WHAT THE EXERCISE ASKS: Extract the whole listing as it stands. Do not include the pictures.

SUPPLIED RECORDS:

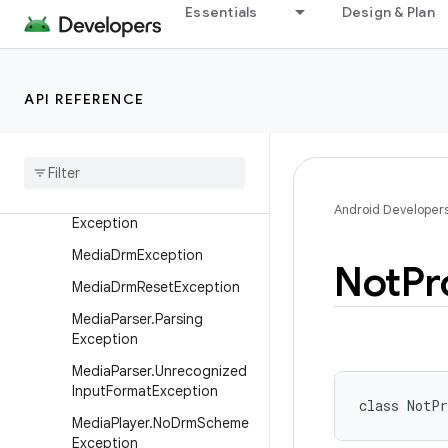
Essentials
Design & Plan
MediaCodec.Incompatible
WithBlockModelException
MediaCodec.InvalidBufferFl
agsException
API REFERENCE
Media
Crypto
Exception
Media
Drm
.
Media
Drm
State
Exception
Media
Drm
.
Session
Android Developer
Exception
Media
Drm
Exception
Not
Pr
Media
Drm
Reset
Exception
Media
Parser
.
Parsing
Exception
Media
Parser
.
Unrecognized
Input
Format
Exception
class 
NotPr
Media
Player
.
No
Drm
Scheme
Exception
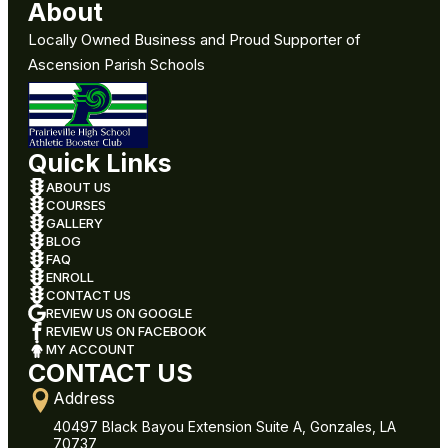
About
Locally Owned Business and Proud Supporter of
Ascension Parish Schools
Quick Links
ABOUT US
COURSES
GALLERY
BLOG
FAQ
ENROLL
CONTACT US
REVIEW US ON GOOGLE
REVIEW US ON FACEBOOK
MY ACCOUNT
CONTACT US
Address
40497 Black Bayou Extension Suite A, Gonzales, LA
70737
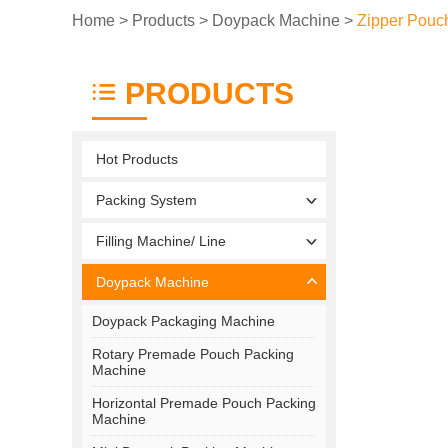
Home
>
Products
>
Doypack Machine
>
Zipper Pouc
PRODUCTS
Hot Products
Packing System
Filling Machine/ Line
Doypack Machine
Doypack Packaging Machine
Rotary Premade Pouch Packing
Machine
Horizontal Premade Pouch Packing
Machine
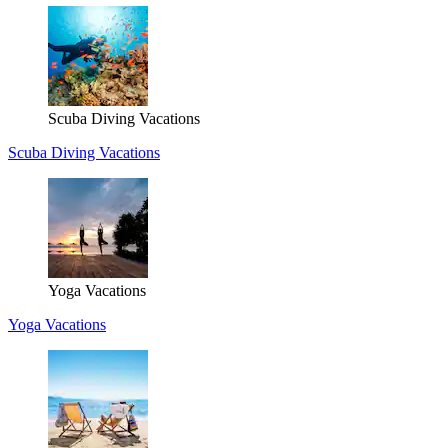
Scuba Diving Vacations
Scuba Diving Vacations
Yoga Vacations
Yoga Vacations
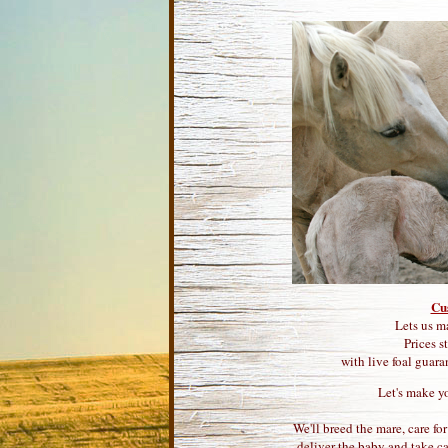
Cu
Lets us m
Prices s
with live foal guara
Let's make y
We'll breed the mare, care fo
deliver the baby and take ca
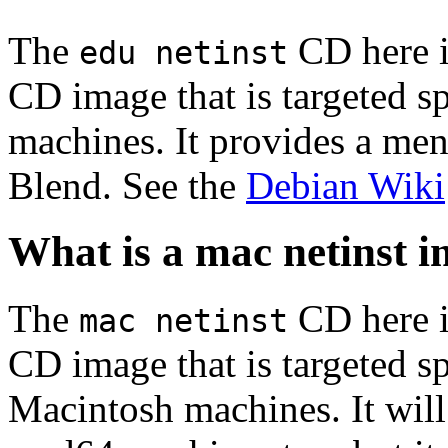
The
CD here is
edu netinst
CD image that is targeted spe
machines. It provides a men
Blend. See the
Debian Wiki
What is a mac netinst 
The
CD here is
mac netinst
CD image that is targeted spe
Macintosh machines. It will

EXERCISE ANSWER:
Essentials
Design & Plan
MediaCodec.Incompatible
WithBlockModelException
MediaCodec.InvalidBufferFl
agsException
API REFERENCE
Media
Crypto
Exception
Media
Drm
.
Media
Drm
State
Exception
Media
Drm
.
Session
Android Developer
Exception
Media
Drm
Exception
Not
Pr
Media
Drm
Reset
Exception
Media
Parser
.
Parsing
Exception
Media
Parser
.
Unrecognized
Input
Format
Exception
class 
NotPr
Media
Player
.
No
Drm
Scheme
Exception
About
Locally Owned Business and Proud Supporter of
Ascension Parish Schools
Quick Links
ABOUT US
COURSES
GALLERY
BLOG
FAQ
ENROLL
CONTACT US
REVIEW US ON GOOGLE
REVIEW US ON FACEBOOK
MY ACCOUNT
CONTACT US
Address
40497 Black Bayou Extension Suite A, Gonzales, LA
70737
Home
>
Products
>
Doypack Machine
>
Zipper Pouc
PRODUCTS
Hot Products
Packing System
Filling Machine/ Line
Doypack Machine
Doypack Packaging Machine
Rotary Premade Pouch Packing
Machine
Horizontal Premade Pouch Packing
Machine
Scuba Diving Vacations
Scuba Diving Vacations
Yoga Vacations
Yoga Vacations
Cu
Lets us m
Prices s
with live foal guara
Let's make y
We'll breed the mare, care fo
deliver the baby and take ca
The
CD here is
edu netinst
CD image that is targeted spe
machines. It provides a men
Blend. See the
Debian Wiki
What is a mac netinst 
The
CD here is
mac netinst
CD image that is targeted spe
Macintosh machines. It will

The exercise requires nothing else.